There is so much wrong with the study, I can hardly decide where to begin...
1) They used a single project of 4500 lines of code. That's quite small. The project may have been fairly easy to analyze/debug/maintain even if the code quality is crap.
2) No objective measure was given of the "bad code smells" identified in the selected project.
3) It is possible they did a very bad job refactoring the code base. In addition to refactoring, they should have had other software professionals evaluate whether the "refactored" code was more maintainable in order to control for this.
4) There is no indication that they controlled for variability in the student's skill sets. The students who worked on the original code may have been much better students than those that worked on the refactored code.
5) The student group sizes were far too small to get meaningful results.
6) The "quiz" to determine analyzability consisted of 15 questions. This is far too small a size to determine how analyzable the code is.
7) The mean analyzability scores were 7 vs 6.63. This suggests the student's in both sets may have poor understanding of the code bases.

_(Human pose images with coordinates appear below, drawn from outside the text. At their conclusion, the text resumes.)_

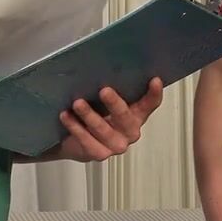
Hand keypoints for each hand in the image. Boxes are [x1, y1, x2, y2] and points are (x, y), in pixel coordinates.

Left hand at [43, 79, 164, 161]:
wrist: (72, 140)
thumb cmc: (94, 113)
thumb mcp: (103, 100)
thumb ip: (110, 88)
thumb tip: (100, 66)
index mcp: (136, 114)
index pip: (150, 104)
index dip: (154, 93)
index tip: (154, 80)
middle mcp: (130, 131)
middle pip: (126, 118)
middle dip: (115, 104)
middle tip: (104, 90)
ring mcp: (116, 145)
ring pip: (104, 131)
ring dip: (90, 116)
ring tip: (78, 103)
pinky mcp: (100, 154)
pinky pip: (88, 142)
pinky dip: (76, 128)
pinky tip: (66, 116)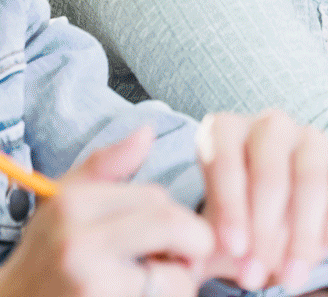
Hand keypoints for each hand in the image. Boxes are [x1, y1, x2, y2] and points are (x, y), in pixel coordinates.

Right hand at [0, 127, 212, 296]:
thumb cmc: (47, 253)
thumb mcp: (64, 201)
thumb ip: (106, 165)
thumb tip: (147, 132)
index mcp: (73, 203)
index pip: (157, 196)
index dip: (175, 216)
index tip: (169, 235)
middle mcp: (79, 239)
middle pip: (173, 225)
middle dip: (194, 243)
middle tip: (183, 259)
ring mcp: (88, 279)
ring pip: (175, 273)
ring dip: (180, 281)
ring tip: (152, 282)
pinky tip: (137, 296)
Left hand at [197, 109, 327, 292]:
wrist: (272, 214)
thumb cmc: (233, 218)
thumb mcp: (208, 228)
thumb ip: (197, 245)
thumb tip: (191, 264)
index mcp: (225, 131)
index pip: (226, 163)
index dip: (232, 210)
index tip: (234, 251)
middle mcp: (269, 125)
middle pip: (271, 174)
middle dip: (265, 231)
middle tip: (257, 276)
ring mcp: (311, 137)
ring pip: (311, 179)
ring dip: (302, 234)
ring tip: (292, 275)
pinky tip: (325, 247)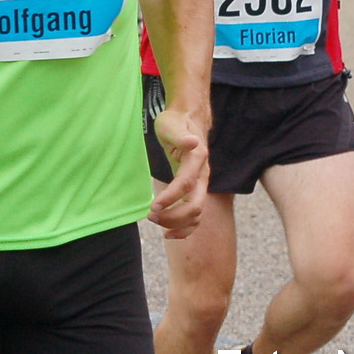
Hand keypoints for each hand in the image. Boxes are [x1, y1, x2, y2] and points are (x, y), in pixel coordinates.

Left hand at [149, 105, 209, 238]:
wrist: (188, 120)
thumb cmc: (175, 122)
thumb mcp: (171, 124)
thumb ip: (180, 135)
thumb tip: (192, 143)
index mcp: (197, 159)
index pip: (185, 184)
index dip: (170, 197)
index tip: (152, 207)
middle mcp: (203, 175)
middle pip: (195, 206)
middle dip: (173, 216)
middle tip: (150, 217)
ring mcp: (201, 185)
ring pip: (196, 215)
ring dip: (177, 224)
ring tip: (155, 222)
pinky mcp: (196, 190)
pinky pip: (195, 216)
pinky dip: (184, 228)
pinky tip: (168, 233)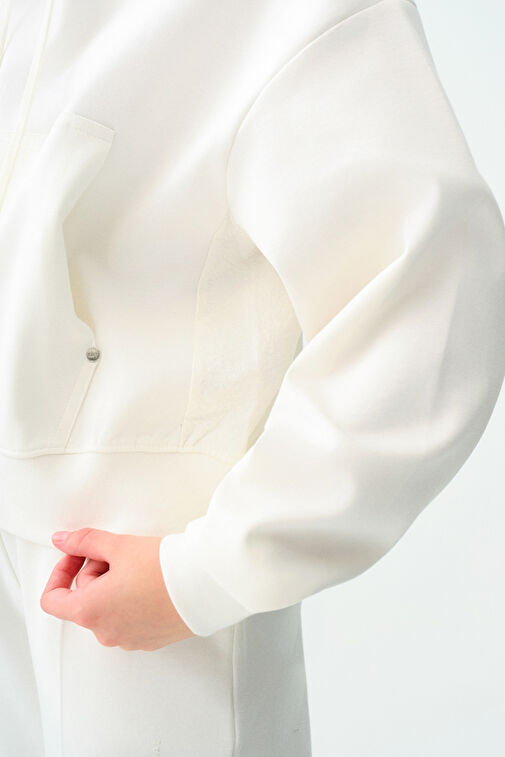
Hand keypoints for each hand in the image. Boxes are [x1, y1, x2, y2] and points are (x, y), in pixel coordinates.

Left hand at [40, 527, 195, 649]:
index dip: (61, 571)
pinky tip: (154, 583)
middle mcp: (106, 632)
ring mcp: (129, 640)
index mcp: (91, 612)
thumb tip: (63, 541)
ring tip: (141, 567)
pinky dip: (134, 601)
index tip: (78, 555)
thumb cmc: (165, 569)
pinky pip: (130, 620)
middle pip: (85, 600)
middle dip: (97, 572)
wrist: (206, 584)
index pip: (53, 599)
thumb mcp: (119, 545)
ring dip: (115, 587)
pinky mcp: (151, 640)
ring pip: (108, 610)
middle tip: (122, 553)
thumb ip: (84, 542)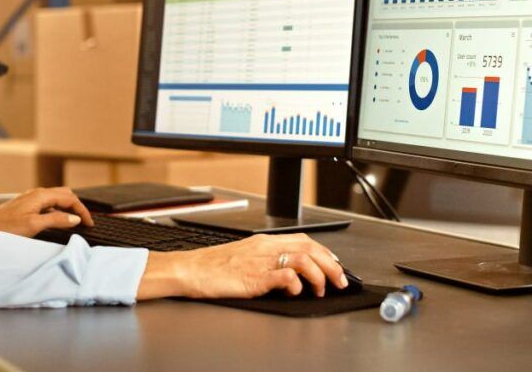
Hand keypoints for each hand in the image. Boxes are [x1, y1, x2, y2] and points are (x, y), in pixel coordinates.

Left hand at [0, 187, 93, 237]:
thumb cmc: (4, 228)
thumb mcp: (33, 226)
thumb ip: (56, 220)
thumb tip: (74, 218)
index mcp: (41, 195)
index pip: (70, 198)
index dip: (82, 210)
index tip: (90, 223)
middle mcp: (37, 194)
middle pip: (65, 195)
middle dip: (78, 206)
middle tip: (86, 221)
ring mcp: (31, 199)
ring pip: (56, 199)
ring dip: (68, 208)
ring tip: (75, 221)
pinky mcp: (26, 206)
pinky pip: (48, 204)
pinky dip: (58, 210)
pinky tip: (57, 221)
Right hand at [136, 233, 347, 299]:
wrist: (190, 269)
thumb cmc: (213, 266)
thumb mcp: (244, 256)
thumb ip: (267, 260)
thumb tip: (288, 272)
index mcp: (264, 241)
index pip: (304, 240)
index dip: (325, 251)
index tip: (336, 264)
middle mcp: (266, 247)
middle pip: (309, 248)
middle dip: (331, 265)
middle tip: (341, 281)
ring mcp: (261, 261)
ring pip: (303, 259)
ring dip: (319, 275)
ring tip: (322, 290)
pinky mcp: (254, 276)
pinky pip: (284, 275)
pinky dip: (296, 284)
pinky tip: (297, 292)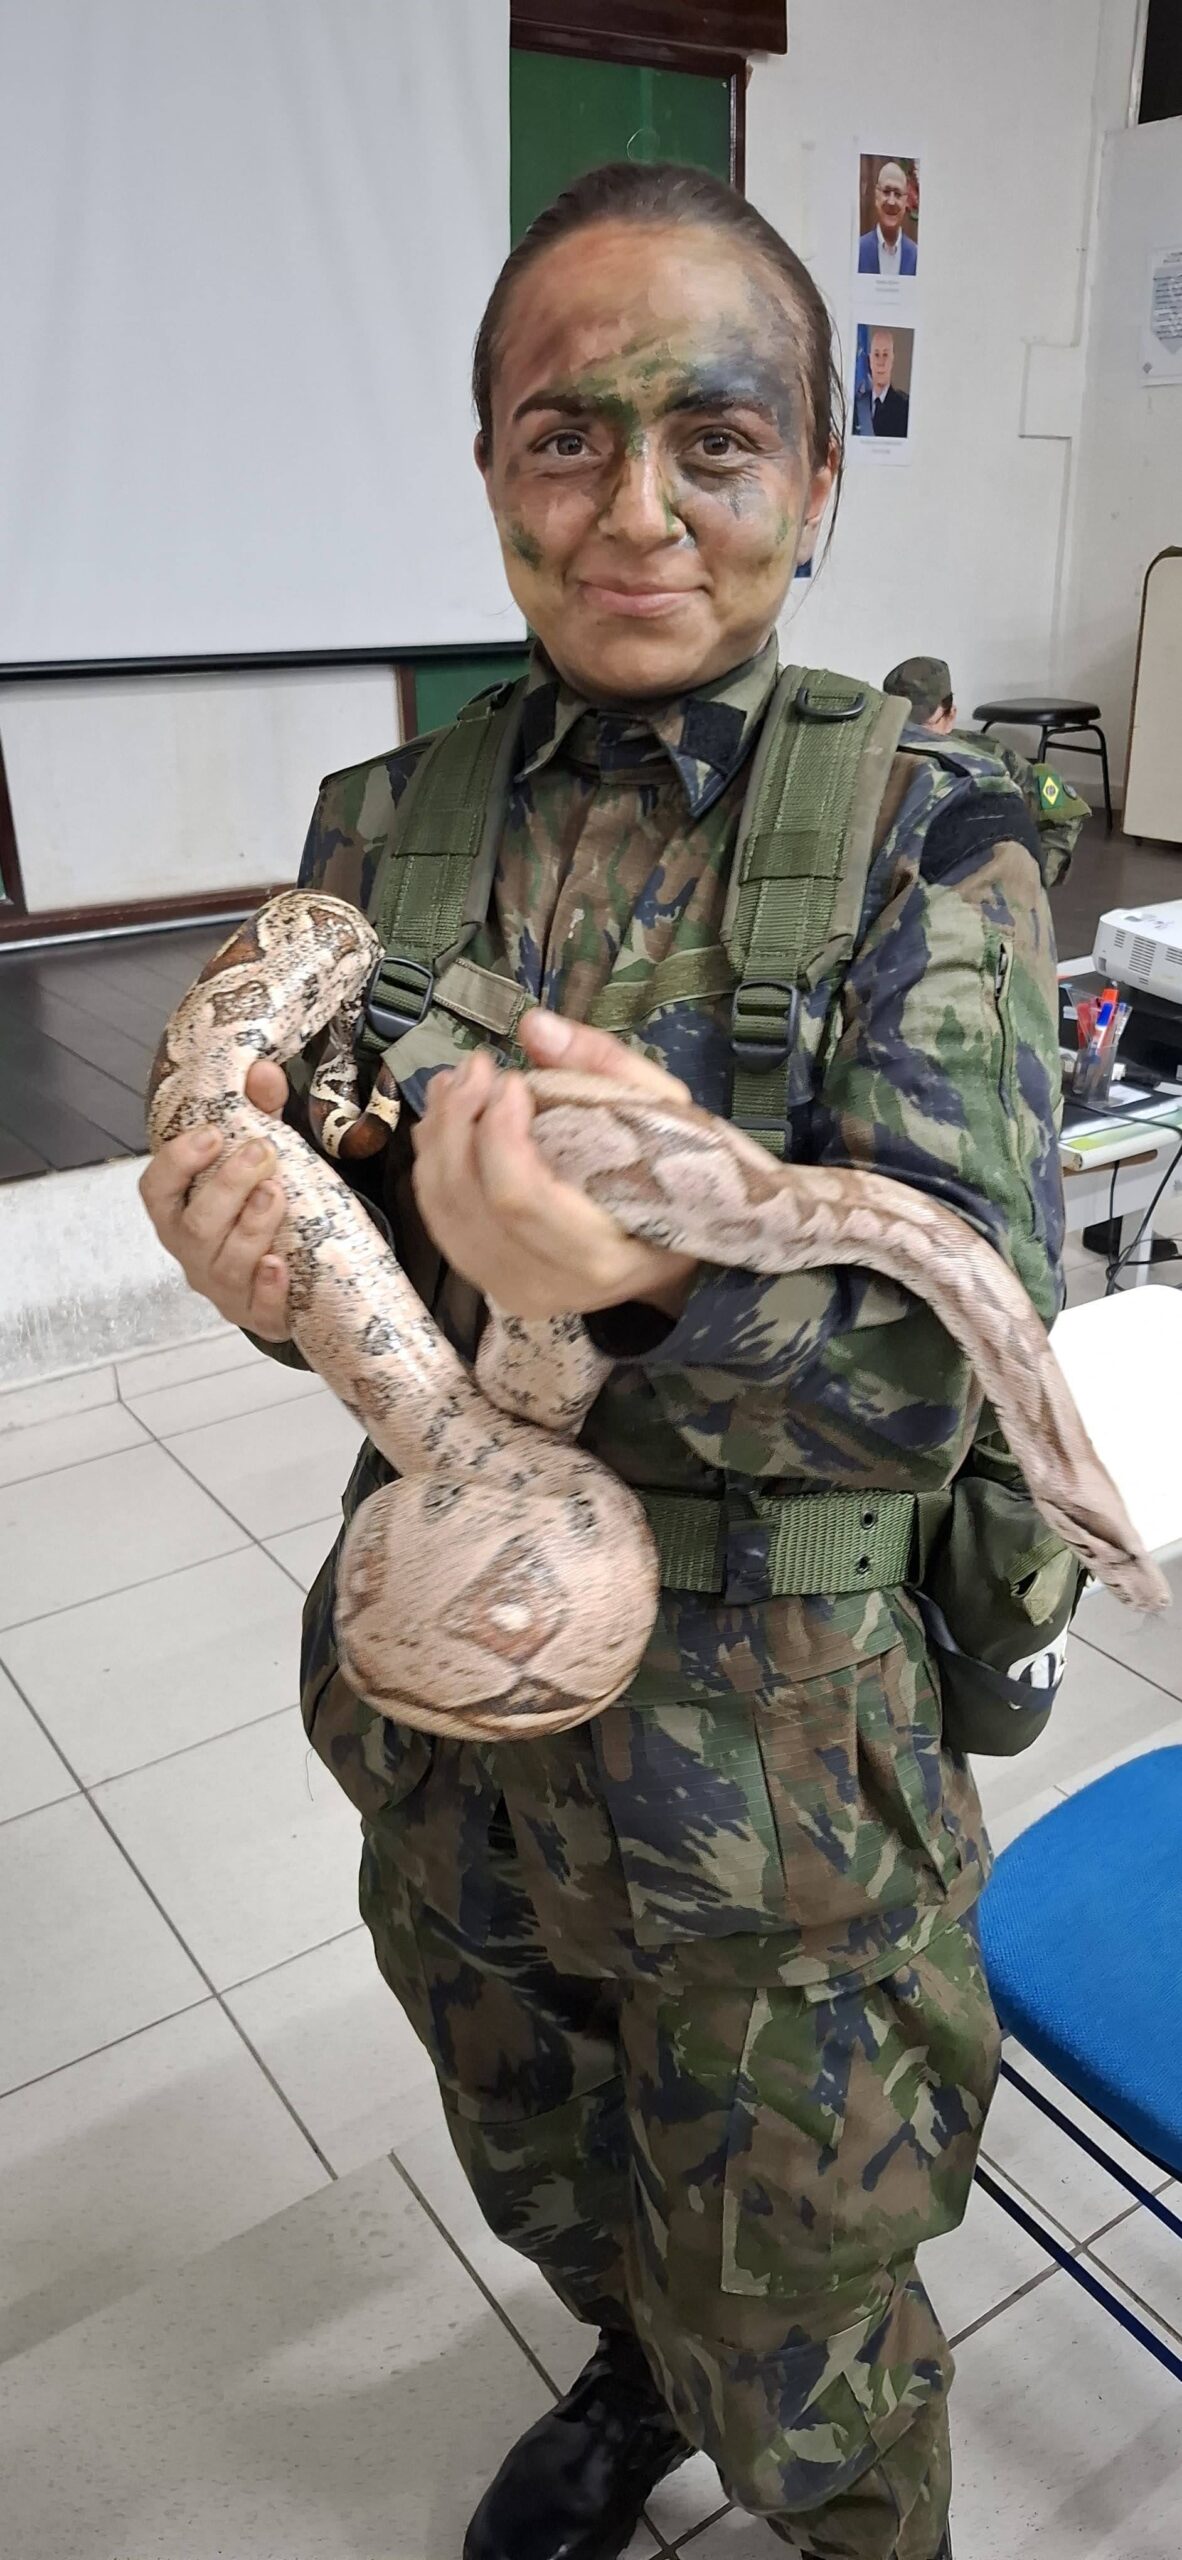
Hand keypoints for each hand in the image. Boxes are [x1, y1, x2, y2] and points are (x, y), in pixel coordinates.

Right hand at [139, 1062, 292, 1339]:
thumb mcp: (256, 1160)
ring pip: (225, 1263)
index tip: (211, 1132)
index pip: (156, 1190)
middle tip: (261, 1150)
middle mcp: (192, 1252)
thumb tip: (263, 1069)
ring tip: (276, 1193)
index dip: (176, 1162)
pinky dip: (268, 1288)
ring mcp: (223, 1288)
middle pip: (193, 1225)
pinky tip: (280, 1265)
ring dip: (249, 1226)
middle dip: (225, 1186)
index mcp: (178, 1213)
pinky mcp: (258, 1315)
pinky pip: (259, 1308)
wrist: (285, 1281)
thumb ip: (259, 1114)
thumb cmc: (256, 1210)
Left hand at [409, 1011, 697, 1322]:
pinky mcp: (484, 1279)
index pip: (520, 1197)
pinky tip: (446, 1118)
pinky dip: (432, 1160)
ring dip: (439, 1135)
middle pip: (468, 1199)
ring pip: (443, 1207)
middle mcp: (544, 1284)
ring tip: (456, 1082)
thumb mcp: (667, 1117)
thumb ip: (604, 1066)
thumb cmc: (679, 1184)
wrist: (668, 1257)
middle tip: (474, 1066)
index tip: (509, 1078)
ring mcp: (507, 1288)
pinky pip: (436, 1217)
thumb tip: (533, 1025)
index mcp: (598, 1256)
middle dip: (460, 1121)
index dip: (499, 1132)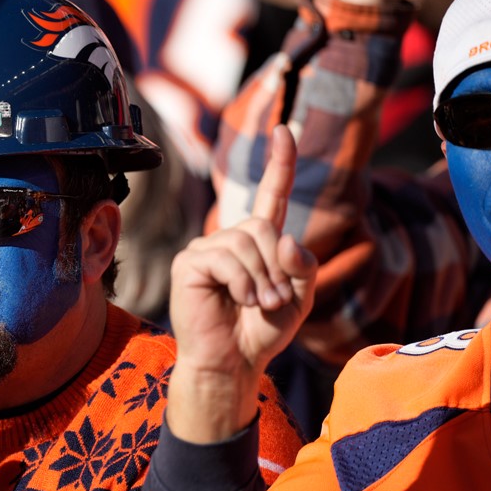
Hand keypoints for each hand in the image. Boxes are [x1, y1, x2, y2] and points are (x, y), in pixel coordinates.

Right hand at [168, 126, 316, 442]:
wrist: (233, 362)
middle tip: (274, 300)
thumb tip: (284, 238)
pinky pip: (225, 260)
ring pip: (245, 242)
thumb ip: (301, 265)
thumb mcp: (299, 297)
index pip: (271, 194)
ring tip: (259, 305)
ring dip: (261, 280)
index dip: (280, 163)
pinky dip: (241, 284)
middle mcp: (229, 238)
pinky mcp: (188, 263)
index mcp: (257, 241)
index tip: (285, 129)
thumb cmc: (262, 331)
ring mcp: (206, 248)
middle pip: (262, 226)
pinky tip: (237, 302)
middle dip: (276, 267)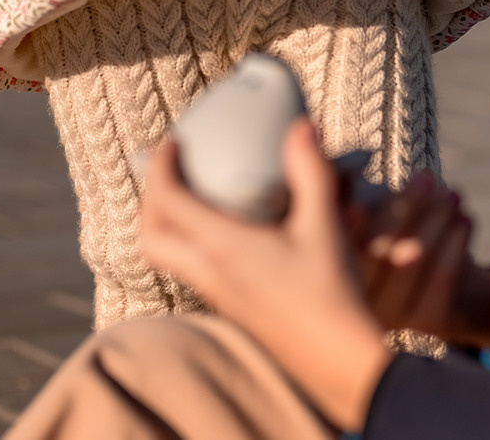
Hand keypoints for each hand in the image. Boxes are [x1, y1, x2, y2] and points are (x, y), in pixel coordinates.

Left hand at [141, 124, 390, 431]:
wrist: (338, 362)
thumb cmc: (329, 293)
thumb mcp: (324, 224)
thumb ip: (309, 171)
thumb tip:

8) 10 refactoring techniques were not chosen based on applicability to the system in question, but were instead chosen based on previous studies that ranked the impact of refactoring on code quality. i.e. they treated refactoring as a "silver bullet" rather than deciding what types of refactoring were most applicable to the project in question.
There are so many flaws in the methodology that the results are meaningless. The only reason to waste time with this sort of nonsense is publicity.